Grain Refinement of As-Cast Mg-RE Alloys: Research Progress and Future Prospect
December 28,2022
Magnesium rare-earth (Mg-RE) alloy castings with a large size and complex structure exhibit versatile prospects in critical aircraft, aerospace, and defense fields owing to their ultralow density, excellent specific strength, and high-temperature resistance. The grain refinement of cast Mg-RE alloys can significantly improve their strength, plasticity, toughness, and casting performance, which are critical for expanding their applications. In this work, the grain refinement mechanism of Mg alloys by introducing RE elements and heterogeneous particles is first discussed based on the classical theory of constitutional supercooling and heterogeneous nucleation. Various grain refinement technologies for Mg-RE alloy casting using chemical and physical methods are comprehensively summarized. Further, the influence of grain refinement on the casting performance, mechanical properties, and corrosion properties of Mg-RE cast alloys is thoroughly discussed. Finally, the deficiencies and development trends of the current grain refinement of Mg-RE alloys are discussed from the point of actual application requirements.
The leapfrog development in the fields of aerospace, national defense and military industry has put forward more and more stringent requirements for the lightweight of equipment. Magnesium alloy is currently the lightest metal structural material in practical engineering applications. It has the characteristics of low density, high specific strength and specific stiffness, and good damping and vibration reduction [1]. Compared with traditional AZ and AM series magnesium alloys, magnesium rare earth (Mg-RE) alloys have higher absolute strength and better heat resistance, and have been successfully applied to key components such as launch vehicle cabins and engine casings. The effective weight reduction and maneuverability of the aircraft have been significantly improved.
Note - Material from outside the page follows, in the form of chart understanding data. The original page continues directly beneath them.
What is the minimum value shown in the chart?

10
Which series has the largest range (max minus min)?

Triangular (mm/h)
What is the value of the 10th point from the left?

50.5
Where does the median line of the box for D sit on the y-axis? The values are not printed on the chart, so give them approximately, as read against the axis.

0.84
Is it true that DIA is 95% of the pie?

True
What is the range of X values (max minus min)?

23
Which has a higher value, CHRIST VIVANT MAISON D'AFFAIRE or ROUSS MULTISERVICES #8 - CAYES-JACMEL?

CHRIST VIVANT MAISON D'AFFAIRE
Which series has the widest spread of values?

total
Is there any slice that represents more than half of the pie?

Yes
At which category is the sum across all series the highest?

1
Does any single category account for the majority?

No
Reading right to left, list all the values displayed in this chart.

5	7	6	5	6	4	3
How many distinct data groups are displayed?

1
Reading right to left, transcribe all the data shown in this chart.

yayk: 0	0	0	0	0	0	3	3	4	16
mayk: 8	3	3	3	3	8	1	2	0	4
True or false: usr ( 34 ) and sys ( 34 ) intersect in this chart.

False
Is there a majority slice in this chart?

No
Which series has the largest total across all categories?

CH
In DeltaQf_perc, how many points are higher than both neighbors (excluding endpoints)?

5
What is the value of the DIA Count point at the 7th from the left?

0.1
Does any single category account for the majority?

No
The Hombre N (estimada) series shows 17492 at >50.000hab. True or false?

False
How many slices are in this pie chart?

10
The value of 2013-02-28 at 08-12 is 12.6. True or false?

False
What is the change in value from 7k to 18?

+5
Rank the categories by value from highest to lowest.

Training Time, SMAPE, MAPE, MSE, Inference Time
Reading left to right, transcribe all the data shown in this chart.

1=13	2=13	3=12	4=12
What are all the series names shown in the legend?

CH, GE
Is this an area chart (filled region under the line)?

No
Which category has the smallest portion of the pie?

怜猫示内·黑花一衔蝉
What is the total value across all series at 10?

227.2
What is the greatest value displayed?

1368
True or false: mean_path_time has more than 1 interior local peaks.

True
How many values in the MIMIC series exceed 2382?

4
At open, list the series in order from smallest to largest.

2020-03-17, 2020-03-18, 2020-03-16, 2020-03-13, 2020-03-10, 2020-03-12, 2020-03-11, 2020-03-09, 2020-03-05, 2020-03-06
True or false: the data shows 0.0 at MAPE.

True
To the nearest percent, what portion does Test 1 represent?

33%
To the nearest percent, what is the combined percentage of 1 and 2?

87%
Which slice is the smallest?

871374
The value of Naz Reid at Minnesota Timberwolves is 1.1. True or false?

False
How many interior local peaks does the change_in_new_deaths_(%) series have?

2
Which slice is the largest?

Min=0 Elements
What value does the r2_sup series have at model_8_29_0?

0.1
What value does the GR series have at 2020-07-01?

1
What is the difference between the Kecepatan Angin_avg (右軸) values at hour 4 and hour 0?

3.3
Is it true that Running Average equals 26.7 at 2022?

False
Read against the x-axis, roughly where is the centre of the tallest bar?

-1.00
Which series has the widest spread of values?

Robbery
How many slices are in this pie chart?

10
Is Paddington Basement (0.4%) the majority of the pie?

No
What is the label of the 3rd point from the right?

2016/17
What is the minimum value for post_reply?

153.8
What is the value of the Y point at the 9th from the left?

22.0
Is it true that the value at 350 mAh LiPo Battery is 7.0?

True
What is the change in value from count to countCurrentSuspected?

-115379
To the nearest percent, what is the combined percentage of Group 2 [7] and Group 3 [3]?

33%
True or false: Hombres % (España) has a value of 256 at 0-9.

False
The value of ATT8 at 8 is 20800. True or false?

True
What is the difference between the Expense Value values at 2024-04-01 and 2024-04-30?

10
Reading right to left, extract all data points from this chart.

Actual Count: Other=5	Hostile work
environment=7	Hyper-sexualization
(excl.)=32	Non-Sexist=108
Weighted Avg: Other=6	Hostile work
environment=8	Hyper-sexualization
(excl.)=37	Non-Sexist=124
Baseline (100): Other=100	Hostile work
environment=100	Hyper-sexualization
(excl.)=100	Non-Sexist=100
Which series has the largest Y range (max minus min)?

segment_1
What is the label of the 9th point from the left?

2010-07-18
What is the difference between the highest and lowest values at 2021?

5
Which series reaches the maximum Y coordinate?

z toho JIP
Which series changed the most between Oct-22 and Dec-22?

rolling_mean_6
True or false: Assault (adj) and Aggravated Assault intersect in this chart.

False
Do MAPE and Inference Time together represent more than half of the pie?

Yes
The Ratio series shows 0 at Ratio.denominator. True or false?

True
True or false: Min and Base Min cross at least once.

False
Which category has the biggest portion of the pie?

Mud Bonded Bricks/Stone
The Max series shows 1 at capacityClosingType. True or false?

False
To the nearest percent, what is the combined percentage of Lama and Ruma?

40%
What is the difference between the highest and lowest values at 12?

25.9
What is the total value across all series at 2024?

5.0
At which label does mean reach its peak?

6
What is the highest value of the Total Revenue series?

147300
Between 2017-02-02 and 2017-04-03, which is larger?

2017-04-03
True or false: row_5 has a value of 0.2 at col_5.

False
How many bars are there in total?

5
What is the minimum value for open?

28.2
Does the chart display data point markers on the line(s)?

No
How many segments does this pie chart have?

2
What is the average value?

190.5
However, the crystal structure of Mg is hcp structure, with less effective slip system, and its plasticity is worse than that of aluminum alloy, titanium alloy and other materials. The elongation of the high-strength cast Mg-Gd series alloys developed so far with a tensile strength greater than 350 MPa is mostly no more than 5% [4~6]; while the elongation of Mg-Gd series alloys with a tensile strength greater than 400 MPa is often Less than 3% [7~9]. It can be seen that the low ductility and toughness of high-strength cast Mg-RE alloys has become a short board that limits the development and application of this series of alloys. At present, large and complex Mg-RE alloy components in aerospace are mainly formed by sand casting process. The slow cooling rate of sand casting leads to coarse grains of the alloy, which further deteriorates the plasticity and toughness of Mg-RE alloys[10,11]. In addition, the strength of Mg-RE alloy is mainly due to its high RE content, and increasing the content of RE element will increase the hot cracking tendency of the alloy during solidification, seriously reduce its casting process performance, and limit the Mg-RE alloy in the casting process. Popularization and application on key structural parts.
Grain refinement is one of the main ways to improve and solve the above problems. Grain refinement can not only improve the strength and ductility of Mg-RE alloys, but also reduce the hot cracking tendency of the alloy by adjusting the dendrite morphology and the distribution of intergranular residual liquid phase during the solidification process. It is of great significance to expand the further application of this series of alloys in the fields of aerospace, national defense and military industry.
Based on the classic grain refinement theory, this paper summarizes the different grain refinement methods and their action mechanisms applicable to cast Mg-RE alloys, and systematically discusses the effect of grain refinement on the casting process performance and mechanical properties of cast Mg-RE alloys. and the effect on corrosion resistance. Finally, facing the practical application requirements of Mg-RE alloys, the development trend of this field is prospected.